Monday, November 9, 2009

Advice for People Doing Research in the Caribbean?

Do you remember the best piece of advice you received while planning to do research in the Caribbean?

For the past few years, I have collected the “words of wisdom” concerned colleagues, researchers, elders in my discipline, “everyday experts,”* friends, and family members have graciously given me before, and during, my multiple research trips to Jamaica. In last month's volume of Transforming Anthropology**, I wrote about the five themes that connected these pearls of wisdom in a piece titled, "'Don't Ride the Bus': and Other Warnings that Women Anthropologists Are Given During Fieldwork." Although the individuals giving me advice seemed dedicated to thinking up ways to help me navigate unfamiliar territory, and genuinely wanted to make me feel comfortable in this space, in reality, much of their advice and warnings only worked to remind me of three things: (1) I was traveling alone; (2) I was a foreigner; and (3) I was a woman. For almost all of my advice givers, the gendered fact of Number 3 somehow exacerbated their anxiety and concern around the first two sentiments. It seemed that being a foreign woman alone in Jamaica, and the Caribbean more broadly, was somehow dangerous and problematic. Subsequently, these well-meaning American tourists, business travelers, African diasporic researchers, and Jamaican residents called, emailed, and whispered strategies to help me deal with the obstacles I would undoubtedly face.

In my article, I conclude that the advice people gave me during my research did not necessarily help me figure out how to get around Jamaica, or do my fieldwork research more efficiently. However, their advice did tell me a great deal about the ways Jamaica, and the Caribbean more broadly, are read through racialized, nationalized, gendered, sexualized, and classed lenses. Additionally, I realized that there were not enough spaces available for those completing research in the Caribbean, (particularly women), to talk about and discuss their experiences—the daily ins and outs of “doing research,” while navigating bustling city streets, crowded beaches, lively taxi car parks, jam-packed buses, and peaceful mountain towns. The silencing of these stories does not prepare our graduate students to do better research. And the revisionist histories that we often include in the texts that we write, erasing the highs and lows of our experiences, often downplay the significance of our identities and how these social markers affect our interactions with, and research about, the Caribbean.

Therefore I ask you: How was your experience of doing research in the Caribbean?
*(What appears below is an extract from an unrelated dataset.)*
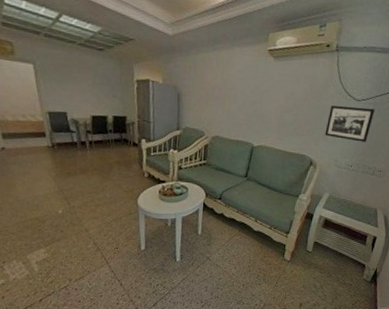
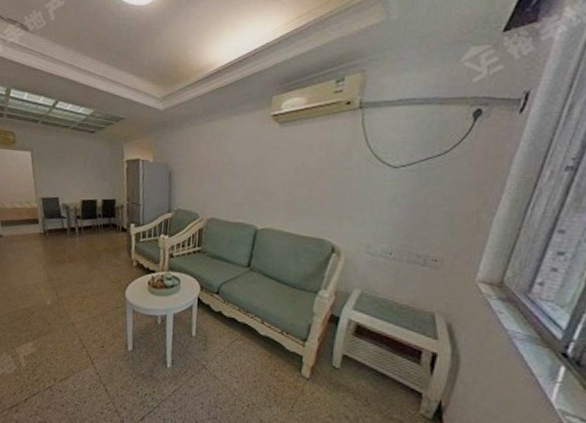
picture frame: present [324,105,375,142] -> none [350,175,421,222]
What advice would you give current and future researchers working in the diverse locations that make up the Caribbean?


*I use the term “everyday experts” to describe the individuals anthropologists have traditionally called “informants.”
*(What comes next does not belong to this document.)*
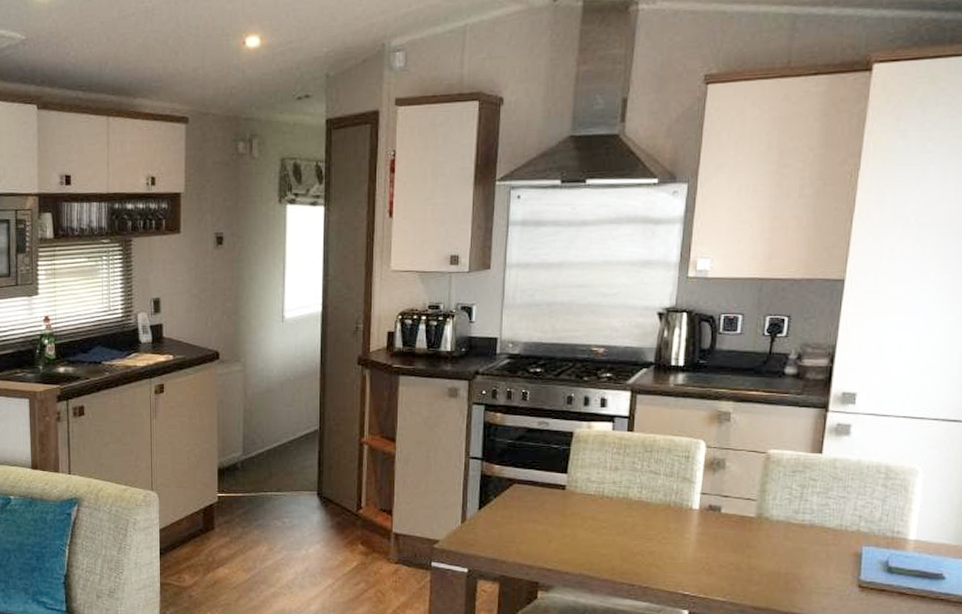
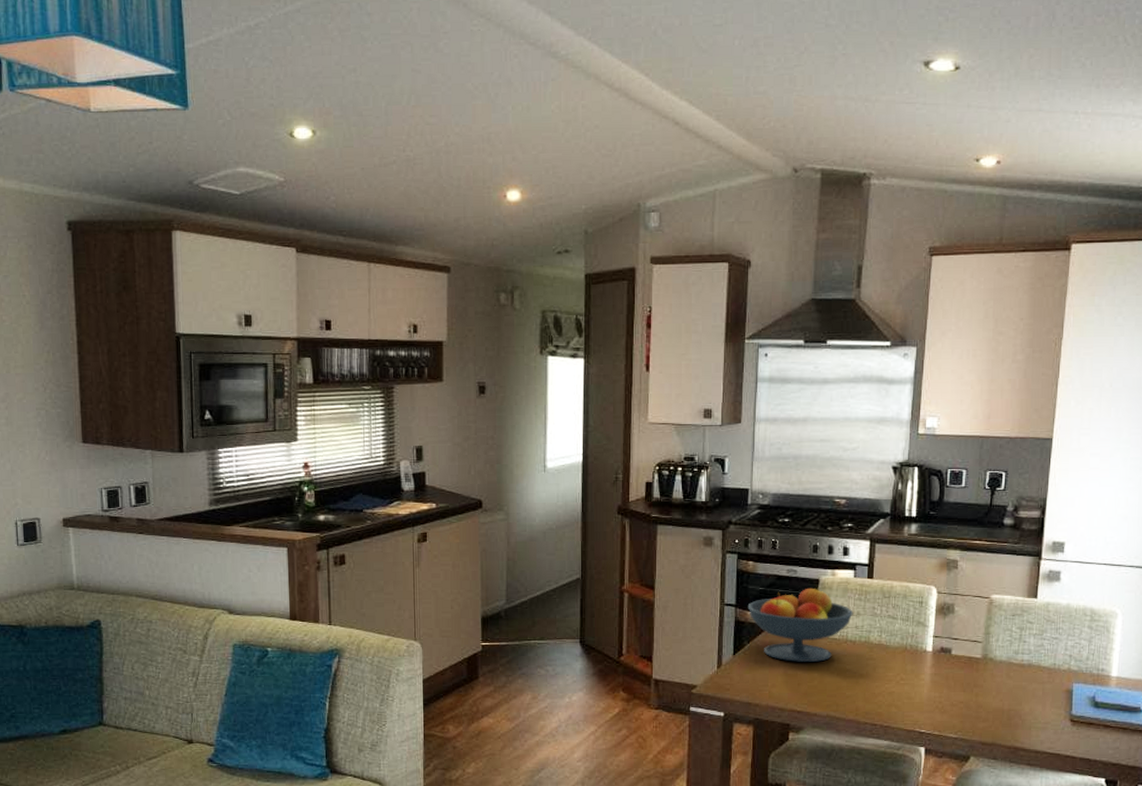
fruit bowl: none [494,439,611,518] -> present [747,586,853,662]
**Volume 17, issue 2, October 2009.

Contributed by Bianca C. Williams

1 comment:

wesduke said...

While I was doing fieldwork on St. Croix, I found the 'advice' I got most frequently (that ultimately turned out to both hinder and further my research) was guidance from any number of sources on who I should and should not associate and/or talk with. 'The field' (a complicated space for any ethnographer, and even more so when your fieldsite is your home, as it was for me) is always filled with well-meaning friends/informants who mean to direct you and your research in productive ways. The problem I found was that you as the researcher may not be certain about the direction of your research as you make your way through fieldwork. Because of this lack of clarity and the unpredictability of a developing project, it was helpful for me to talk to everyone. Talk to the man everyone thinks is awful--and find out why from as many sources as possible (including him). Approach the conspiracy theorist you're afraid to talk to (this is an actual example from my own fieldwork, and the insights this woman gave me figure prominently in my dissertation. I've found that the people and things that are the most frightening are generally the most informative). The prospectus that allowed you to enter the field will necessarily change during fieldwork, as people (and projects) can be unpredictable. The field, particularly a Caribbean fieldsite, can be a very complicated site to navigate.
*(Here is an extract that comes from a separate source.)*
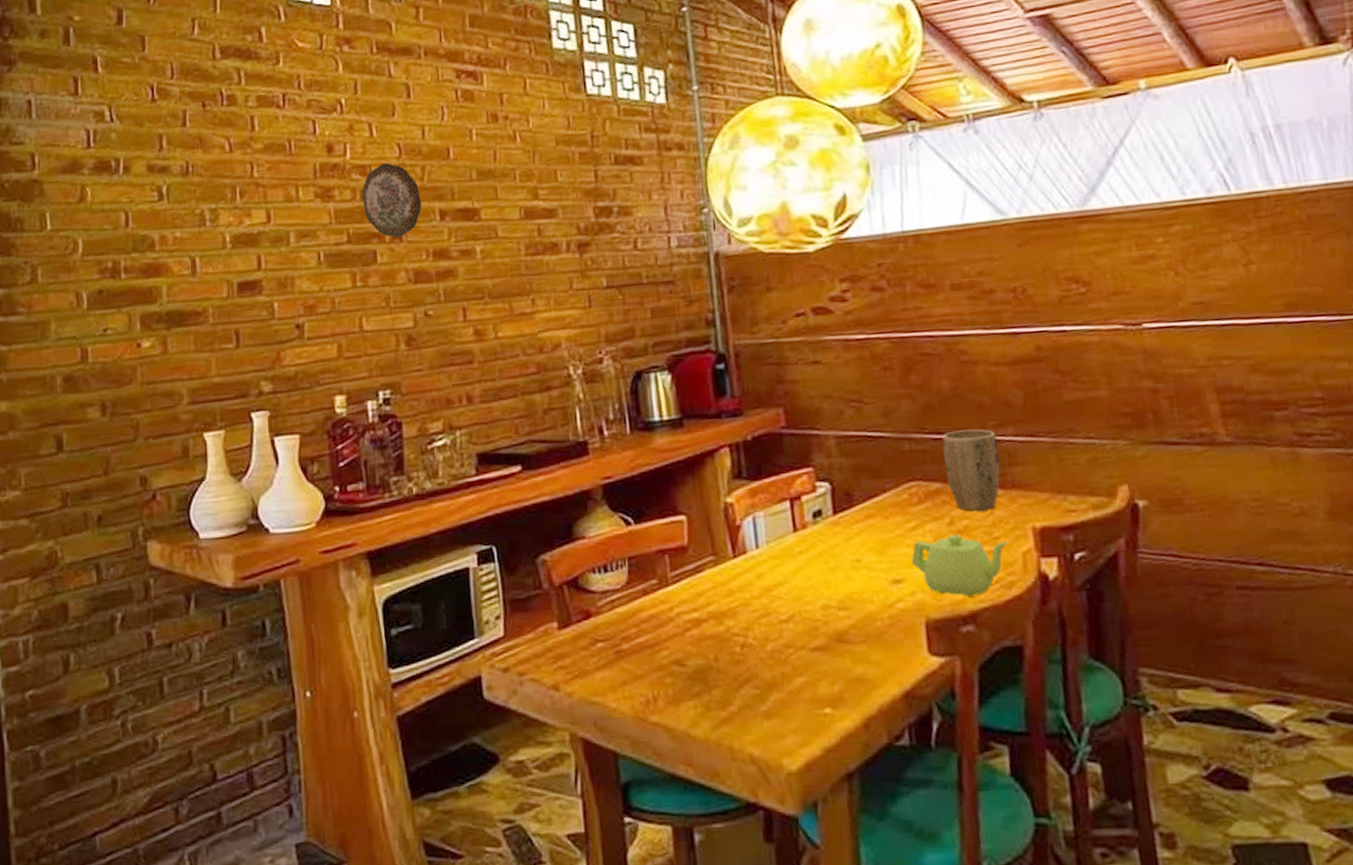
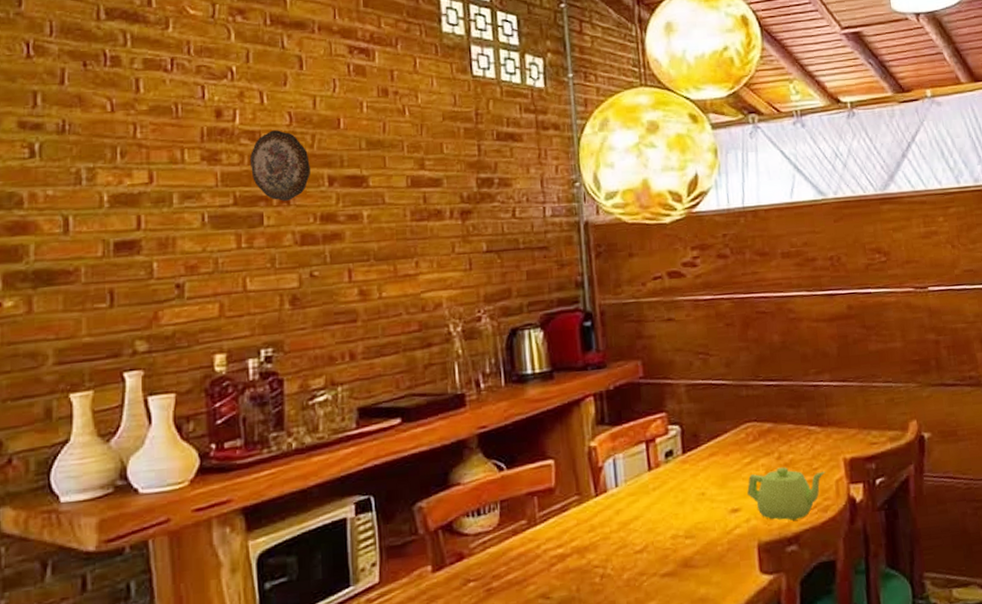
plant pot: present [942,429,1000,511] -> none [773,376,819,447]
The other advice I would give about conducting fieldwork has to do with my experience as a woman, particularly a young woman. I found that my position was often a point of confusion and contention for the people I interviewed: why didn't I live at home with my family? If I didn't have an office job, where (and how) was I getting money? These concerns on the part of 'informants' sometimes made interviews difficult, as they were unsure of my trustworthiness (how, for instance, to explain to my middle-class interviewees that, yes, I HAD to get up at 3 a.m. and go to a J'ouvrt as part of my research). In order to counter the frequent attempts to 'take care' of me (e.g. offers of jobs, rooms for rent, etc), I found I had to 'perform' the role of fieldworker. Sometimes, I did this by simply dressing as I thought a "real" researcher might (i.e. not the flip flops and beachwear I would otherwise wear). More often, I performed this role by describing my project and discipline in far more concrete terms than I had before. This (sometimes) clarified things for interviewees and often pushed my thinking in interesting ways.